_Source extract_.
From Casetext: Smarter Legal Research

Rodriguez v. United States

United States District Court, Southern District of California
Sep 13, 2021
Civil 16cv02362 JAH (S.D. Cal. Sep. 13, 2021)

Opinion

Civil 16cv02362 JAH Criminal 15cr02499 JAH

09-13-2021

ALEXANDER FELIX RODRIGUEZ, Petitioner, v. UNITED STATES OF AMERICA, Respondent.


ORDER DENYING PETITIONER'S MOTION TO VACATE, SET ASIDE OR CORRECT HIS SENTENCE UNDER 28 U.S.C. § 2255 [DOC. NO. 27]

JOHN A. HOUSTON, United States District Judge.

Pending before the Court is Alexander Felix Rodriguez's pro se motion to vacate and correct his sentence under 28 U.S.C. section 2255. A section 2255 motion may be brought to vacate, set aside or correct a federal sentence on the following grounds: (1) the sentence “was imposed in violation of the Constitution or laws of the United States, ” (2) “the court was without jurisdiction to impose such sentence, ” (3) “the sentence was in excess of the maximum authorized by law, ” or (4) the sentence is “otherwise subject to collateral attack.” 28 U.S.C. § 2255(a). Petitioner argues he is serving an illegal sentence because there is no difference between the residual clause ruled unconstitutionally vague in Johnson v. United States, 576 U.S. 591 (2015) and 18 U.S.C. section 16(b) which the Court used to enhance his sentence. In opposition, Respondent argues the motion should be dismissed and denied because Petitioner waived his right to appeal or collaterally attack his sentence, he procedurally defaulted any challenge to his conviction and Johnson has no application to his sentence.

_Prompt A_.
Answer these questions from the court opinion, one per line:
(i) Which court issued it?
(ii) Which judge signed it?
(iii) Which Supreme Court decision does the petitioner say ruled a residual clause unconstitutionally vague?
The records that follow have no connection to the court opinion.

_Records supplied_.

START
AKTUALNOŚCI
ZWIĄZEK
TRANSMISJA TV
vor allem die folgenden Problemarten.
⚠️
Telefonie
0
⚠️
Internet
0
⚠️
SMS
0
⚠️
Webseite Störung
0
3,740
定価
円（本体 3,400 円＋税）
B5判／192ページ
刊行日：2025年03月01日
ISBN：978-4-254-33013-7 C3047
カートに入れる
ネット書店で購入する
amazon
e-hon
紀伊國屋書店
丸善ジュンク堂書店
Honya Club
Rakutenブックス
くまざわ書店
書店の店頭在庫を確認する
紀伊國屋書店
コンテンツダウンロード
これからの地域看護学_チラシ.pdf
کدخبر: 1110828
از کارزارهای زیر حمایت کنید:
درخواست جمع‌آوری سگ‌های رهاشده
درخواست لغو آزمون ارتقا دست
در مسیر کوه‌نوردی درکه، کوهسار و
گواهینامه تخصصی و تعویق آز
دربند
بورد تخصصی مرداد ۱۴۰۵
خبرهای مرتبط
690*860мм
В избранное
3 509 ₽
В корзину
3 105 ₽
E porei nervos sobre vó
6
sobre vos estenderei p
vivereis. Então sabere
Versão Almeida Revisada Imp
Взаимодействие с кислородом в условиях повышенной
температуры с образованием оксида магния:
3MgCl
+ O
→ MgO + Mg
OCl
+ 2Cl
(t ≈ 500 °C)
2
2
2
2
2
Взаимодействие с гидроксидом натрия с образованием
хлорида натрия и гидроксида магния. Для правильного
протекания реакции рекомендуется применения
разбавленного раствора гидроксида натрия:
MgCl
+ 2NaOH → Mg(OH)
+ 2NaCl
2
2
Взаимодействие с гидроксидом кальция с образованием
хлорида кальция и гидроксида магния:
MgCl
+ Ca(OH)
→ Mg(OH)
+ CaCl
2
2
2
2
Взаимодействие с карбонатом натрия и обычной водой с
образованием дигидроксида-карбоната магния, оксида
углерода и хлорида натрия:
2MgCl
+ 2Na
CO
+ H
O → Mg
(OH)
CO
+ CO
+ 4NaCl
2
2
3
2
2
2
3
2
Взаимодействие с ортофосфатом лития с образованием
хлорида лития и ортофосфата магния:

_Prompt B_. Reproduce the records from their first line through the line that contains "これからの地域看護学_チラシ.pdf", including both of those lines.

_Task solution A_.
(i) United States District Court, Southern District of California
(ii) John A. Houston, United States District Judge
(iii) Johnson v. United States, 576 U.S. 591 (2015)

_Task solution B_.
START
AKTUALNOŚCI
ZWIĄZEK
TRANSMISJA TV
vor allem die folgenden Problemarten.
⚠️
Telefonie
0
⚠️
Internet
0
⚠️
SMS
0
⚠️
Webseite Störung
0
3,740
定価
円（本体 3,400 円＋税）
B5判／192ページ
刊行日：2025年03月01日
ISBN：978-4-254-33013-7 C3047
カートに入れる
ネット書店で購入する
amazon
e-hon
紀伊國屋書店
丸善ジュンク堂書店
Honya Club
Rakutenブックス
くまざわ書店
書店の店頭在庫を確認する
紀伊國屋書店
コンテンツダウンロード
これからの地域看護学_チラシ.pdf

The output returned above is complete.